Purpose. Conversion chemotherapy is often used for borderline or unresectable (B/U) liver metastases from colorectal cancer (CRC) with the aim of achieving resectability. Although intensive and costly regimens are often used, the best regimen in this scenario remains unclear. We aimed to evaluate the outcomes of patients with B/U liver metastases from CRC treated with conversion chemotherapy with the modified fluorouracil, leucovorin, and oxaliplatin (mFLOX) regimen followed by metastasectomy.

Methods. We performed a single-center retrospective analysis of patients with B/U liver metastases from CRC treated with chemotherapy with the mFLOX regimen followed by surgery. B/U disease was defined as at least one of the following: more than four lesions, involvement of hepatic artery or portal vein, or involvement of biliary structure.

Results. Fifty-four consecutive patients who met our criteria for B/U liver metastases were evaluated. Thirty- five patients (64%) had more than four liver lesions, 16 (29%) had key vascular structure involvement, and 16 (29%) had biliary involvement. After chemotherapy, all patients had surgery and 42 (77%) had R0 resection. After a median follow-up of 37.2 months, median progression-free survival (PFS) was 16.9 months and median overall survival (OS) was 68.3 months. R1-R2 resections were associated with worse PFS and OS compared with R0 resection (PFS: hazard ratio, 2.65; P = .007; OS: hazard ratio, 2.90; P = .014).

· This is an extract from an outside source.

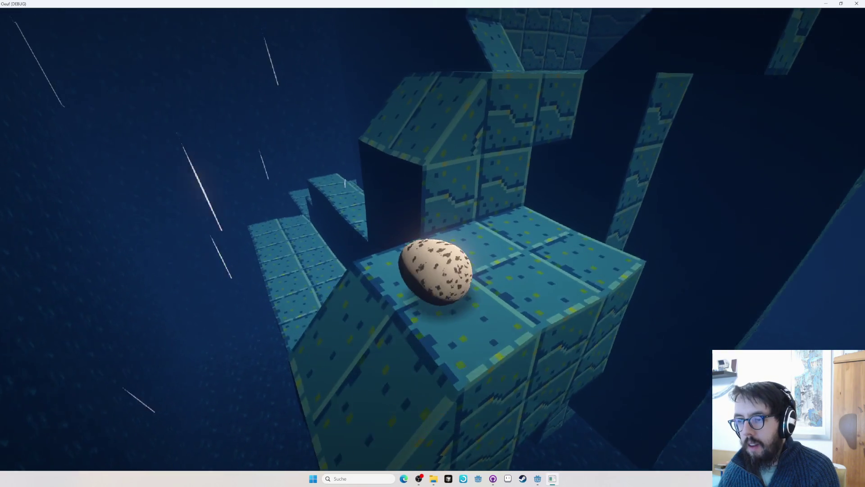
key("Tab")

Conclusion. Treatment of B/U liver metastases from CRC with conversion chemotherapy using mFLOX regimen followed by surgical resection was associated with a high R0 resection rate and favorable survival outcomes. On the basis of our results, we consider mFLOX a low-cost option for conversion chemotherapy among other options that have been proposed.

Key words: chemotherapy, colorectal cancer, metastases.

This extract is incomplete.